Keratin in a frog's skin: how Chytrid fungus spreads
Stage 1: tadpoles only have keratin (shown in red) in their mouth area, so they can scrape algae and decaying vegetation from the bottom of a pond or stream. Chytrid
fungus only affects their mouthparts>
Stages 2 and 3: as the tadpole develops legs, it grows keratin on its feet and hands, to make them tougher. Chytrid
fungus in the water can infect these new areas of keratin.
Stage 4: the tadpole develops into a froglet, and keratin grows on other parts of its body that need to be protected from wear and tear. Chytrid
fungus can now spread to many parts of the frog's body.
What is keratin?
Keratin is a type of protein. It's in your hair, and in your skin. Other animals have it in their feathers, fur and scales.

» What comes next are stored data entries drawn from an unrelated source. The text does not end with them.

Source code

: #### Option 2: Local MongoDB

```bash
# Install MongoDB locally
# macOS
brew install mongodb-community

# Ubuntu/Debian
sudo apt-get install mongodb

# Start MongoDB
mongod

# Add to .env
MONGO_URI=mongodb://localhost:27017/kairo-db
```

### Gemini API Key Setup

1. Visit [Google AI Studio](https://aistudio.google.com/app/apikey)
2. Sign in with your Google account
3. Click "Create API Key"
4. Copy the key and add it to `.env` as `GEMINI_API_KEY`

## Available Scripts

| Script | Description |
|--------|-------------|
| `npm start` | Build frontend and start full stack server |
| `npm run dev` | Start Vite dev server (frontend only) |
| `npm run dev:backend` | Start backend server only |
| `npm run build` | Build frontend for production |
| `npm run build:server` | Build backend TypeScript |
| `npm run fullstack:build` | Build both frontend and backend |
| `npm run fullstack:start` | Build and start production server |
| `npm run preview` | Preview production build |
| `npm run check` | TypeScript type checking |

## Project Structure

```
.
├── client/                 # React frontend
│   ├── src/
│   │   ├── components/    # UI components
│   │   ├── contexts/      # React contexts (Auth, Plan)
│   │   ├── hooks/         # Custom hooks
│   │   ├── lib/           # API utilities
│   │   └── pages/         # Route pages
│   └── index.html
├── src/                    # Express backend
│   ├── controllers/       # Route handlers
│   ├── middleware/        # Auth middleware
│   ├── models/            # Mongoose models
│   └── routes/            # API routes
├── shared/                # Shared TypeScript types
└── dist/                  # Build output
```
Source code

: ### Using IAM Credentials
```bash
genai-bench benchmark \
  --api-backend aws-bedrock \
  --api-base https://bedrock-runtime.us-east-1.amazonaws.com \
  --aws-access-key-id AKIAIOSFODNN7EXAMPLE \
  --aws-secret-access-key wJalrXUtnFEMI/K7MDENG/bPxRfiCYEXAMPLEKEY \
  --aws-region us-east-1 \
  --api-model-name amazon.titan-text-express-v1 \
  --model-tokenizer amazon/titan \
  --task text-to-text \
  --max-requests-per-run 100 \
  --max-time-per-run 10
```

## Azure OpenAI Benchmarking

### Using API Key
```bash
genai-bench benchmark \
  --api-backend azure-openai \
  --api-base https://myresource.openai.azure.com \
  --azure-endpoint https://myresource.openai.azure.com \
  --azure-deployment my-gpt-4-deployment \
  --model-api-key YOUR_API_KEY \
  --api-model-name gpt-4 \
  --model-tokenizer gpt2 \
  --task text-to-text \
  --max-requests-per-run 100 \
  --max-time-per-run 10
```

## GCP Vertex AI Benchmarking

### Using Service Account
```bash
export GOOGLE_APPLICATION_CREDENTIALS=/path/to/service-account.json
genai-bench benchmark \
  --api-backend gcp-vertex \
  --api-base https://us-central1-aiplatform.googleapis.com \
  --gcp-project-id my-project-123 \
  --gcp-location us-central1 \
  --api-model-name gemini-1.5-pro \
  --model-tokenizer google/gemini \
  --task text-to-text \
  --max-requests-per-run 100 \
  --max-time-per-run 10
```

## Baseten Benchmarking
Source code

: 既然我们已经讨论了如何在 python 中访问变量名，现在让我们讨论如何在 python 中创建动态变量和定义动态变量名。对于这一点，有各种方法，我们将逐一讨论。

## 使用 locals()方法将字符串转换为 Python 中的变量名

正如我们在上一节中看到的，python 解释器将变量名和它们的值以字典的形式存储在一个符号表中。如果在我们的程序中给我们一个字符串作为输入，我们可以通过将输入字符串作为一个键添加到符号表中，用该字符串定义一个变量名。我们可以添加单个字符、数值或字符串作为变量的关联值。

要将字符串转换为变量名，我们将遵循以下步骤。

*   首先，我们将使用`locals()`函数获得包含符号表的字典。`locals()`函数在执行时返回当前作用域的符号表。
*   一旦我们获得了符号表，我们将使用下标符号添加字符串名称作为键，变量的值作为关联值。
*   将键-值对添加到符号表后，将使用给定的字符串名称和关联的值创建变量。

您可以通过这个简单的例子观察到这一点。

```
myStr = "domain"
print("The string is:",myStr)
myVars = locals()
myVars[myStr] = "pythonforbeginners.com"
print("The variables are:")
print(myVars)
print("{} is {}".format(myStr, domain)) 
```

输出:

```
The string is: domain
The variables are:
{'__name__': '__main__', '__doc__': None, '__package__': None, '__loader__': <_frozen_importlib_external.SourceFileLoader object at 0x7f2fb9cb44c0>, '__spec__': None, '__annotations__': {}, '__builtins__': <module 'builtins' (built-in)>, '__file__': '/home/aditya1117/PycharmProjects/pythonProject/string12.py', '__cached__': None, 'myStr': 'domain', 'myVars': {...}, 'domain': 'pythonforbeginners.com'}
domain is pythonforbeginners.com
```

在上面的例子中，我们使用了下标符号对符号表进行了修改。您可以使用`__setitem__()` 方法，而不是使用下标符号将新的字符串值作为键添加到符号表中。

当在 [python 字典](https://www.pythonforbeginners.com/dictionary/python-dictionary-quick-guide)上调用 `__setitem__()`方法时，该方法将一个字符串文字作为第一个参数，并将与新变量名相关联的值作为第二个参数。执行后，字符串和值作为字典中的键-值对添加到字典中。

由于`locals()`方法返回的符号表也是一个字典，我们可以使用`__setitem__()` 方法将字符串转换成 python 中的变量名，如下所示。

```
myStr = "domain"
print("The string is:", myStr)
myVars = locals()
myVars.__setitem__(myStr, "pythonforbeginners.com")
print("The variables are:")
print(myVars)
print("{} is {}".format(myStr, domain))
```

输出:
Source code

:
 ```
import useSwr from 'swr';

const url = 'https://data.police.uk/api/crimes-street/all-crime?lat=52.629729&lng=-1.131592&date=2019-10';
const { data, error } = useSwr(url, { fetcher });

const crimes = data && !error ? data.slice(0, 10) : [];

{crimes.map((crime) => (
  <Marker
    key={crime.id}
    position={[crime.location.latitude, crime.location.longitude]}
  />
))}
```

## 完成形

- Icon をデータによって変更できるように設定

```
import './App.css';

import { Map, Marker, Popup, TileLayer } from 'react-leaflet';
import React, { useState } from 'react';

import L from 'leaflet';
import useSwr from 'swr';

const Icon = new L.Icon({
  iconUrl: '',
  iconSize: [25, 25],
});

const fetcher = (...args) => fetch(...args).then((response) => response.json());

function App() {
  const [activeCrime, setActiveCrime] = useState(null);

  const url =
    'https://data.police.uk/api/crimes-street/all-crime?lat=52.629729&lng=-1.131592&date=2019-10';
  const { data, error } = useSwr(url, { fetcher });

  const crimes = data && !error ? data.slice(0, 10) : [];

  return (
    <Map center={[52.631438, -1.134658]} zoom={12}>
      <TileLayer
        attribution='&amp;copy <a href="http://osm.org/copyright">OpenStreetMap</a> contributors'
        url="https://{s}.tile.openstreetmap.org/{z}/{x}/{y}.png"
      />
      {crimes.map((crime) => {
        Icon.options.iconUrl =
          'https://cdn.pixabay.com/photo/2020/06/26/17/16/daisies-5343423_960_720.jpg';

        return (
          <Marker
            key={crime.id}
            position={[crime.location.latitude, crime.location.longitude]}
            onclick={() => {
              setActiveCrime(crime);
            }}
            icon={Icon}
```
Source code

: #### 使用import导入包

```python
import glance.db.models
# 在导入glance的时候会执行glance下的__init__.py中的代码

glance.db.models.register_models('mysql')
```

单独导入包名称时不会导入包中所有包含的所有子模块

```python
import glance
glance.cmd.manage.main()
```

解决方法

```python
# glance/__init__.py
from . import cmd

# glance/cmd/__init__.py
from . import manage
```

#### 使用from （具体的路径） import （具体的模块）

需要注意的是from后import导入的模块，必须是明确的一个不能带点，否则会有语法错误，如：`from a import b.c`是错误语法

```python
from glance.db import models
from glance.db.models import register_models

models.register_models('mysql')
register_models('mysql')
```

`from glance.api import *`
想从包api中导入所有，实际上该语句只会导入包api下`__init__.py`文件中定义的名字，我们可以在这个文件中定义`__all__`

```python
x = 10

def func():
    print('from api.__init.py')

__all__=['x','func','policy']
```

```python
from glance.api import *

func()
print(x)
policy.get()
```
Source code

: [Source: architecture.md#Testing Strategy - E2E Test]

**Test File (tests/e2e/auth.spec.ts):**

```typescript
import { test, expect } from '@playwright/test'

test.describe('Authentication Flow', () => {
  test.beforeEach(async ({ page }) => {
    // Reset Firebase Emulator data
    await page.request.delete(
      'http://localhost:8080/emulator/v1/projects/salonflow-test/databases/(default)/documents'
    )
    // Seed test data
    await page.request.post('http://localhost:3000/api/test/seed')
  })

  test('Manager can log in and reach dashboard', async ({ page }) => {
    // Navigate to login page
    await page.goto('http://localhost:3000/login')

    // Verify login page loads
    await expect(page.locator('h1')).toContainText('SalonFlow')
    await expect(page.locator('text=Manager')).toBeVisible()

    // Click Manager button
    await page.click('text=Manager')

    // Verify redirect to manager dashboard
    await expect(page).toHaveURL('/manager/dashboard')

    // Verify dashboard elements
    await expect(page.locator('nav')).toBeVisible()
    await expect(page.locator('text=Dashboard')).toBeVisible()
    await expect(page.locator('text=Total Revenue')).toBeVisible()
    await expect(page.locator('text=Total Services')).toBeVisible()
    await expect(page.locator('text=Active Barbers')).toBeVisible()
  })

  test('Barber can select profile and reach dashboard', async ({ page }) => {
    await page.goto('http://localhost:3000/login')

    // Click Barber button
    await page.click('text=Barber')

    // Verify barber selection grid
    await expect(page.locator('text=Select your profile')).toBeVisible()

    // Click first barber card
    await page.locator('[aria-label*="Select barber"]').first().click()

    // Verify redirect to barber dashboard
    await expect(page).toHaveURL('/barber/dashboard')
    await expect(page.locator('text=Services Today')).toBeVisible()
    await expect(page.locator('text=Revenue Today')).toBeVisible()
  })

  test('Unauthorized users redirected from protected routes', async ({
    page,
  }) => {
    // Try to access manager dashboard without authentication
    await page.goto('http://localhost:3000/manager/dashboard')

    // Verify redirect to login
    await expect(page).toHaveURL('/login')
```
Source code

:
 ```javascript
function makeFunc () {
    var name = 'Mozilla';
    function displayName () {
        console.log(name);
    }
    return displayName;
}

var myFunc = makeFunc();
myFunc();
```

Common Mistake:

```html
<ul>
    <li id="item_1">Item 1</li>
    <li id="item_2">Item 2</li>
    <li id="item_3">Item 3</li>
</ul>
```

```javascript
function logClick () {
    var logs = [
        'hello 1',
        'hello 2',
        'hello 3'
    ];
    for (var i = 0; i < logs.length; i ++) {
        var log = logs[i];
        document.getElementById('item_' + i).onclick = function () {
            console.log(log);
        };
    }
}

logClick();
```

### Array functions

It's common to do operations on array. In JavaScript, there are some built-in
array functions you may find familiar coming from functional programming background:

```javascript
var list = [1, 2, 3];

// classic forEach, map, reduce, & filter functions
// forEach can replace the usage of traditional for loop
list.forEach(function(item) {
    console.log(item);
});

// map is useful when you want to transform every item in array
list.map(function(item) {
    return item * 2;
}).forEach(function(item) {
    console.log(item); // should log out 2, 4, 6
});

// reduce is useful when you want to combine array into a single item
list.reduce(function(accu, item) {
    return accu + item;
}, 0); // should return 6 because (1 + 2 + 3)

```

Keratin forms a tough, impervious, waterproof layer that protects animals, stopping unwanted substances in the outside world from getting into their bodies. It also builds up in areas of the body that get exposed to lots of wear and tear. Have you ever had a callous on your hands or feet? That's keratin.
As keratin builds up in cells, the cells die and eventually peel away. People shed cells gradually, losing small amounts of skin and hair all the time. Snakes and other reptiles do it more quickly, shedding their skins - and their keratin - in one go.
Keratin in frogs
A frog needs its skin to be thin, moist and pervious to things from the outside because it breathes through its skin. Frogs have simple lungs, which do not give them all the oxygen they need. They have to absorb oxygen from the air or water through their skin. If their skin was full of keratin, they would not be able to do this.
Frogs only have keratin in the parts of their body that get exposed to wear and tear - such as their hands and feet, and the places where their legs rub against their bodies. Tadpoles only have keratin around their mouths, to help them scrape food from the bottom of their pond or stream. As they develop into frogs, they grow keratin in other parts of their bodies (see the pictures on the right).
How the frog Chytrid fungus spreads
The Chytrid fungus only attacks the parts of a frog's skin that have keratin in them. Tadpoles can be infected around their mouths, but this is not enough to kill them. It's only when they start turning into frogs, and grow keratin in other areas, that the Chytrid fungus can spread throughout their bodies.
They may then die from the disease - but not before they've hopped and swum around, spreading the fungal spores to other ponds and streams. Once a pond has become infected with Chytrid fungus, the fungus may stay in the water forever. This means it is very important not to move frogs from one area to another.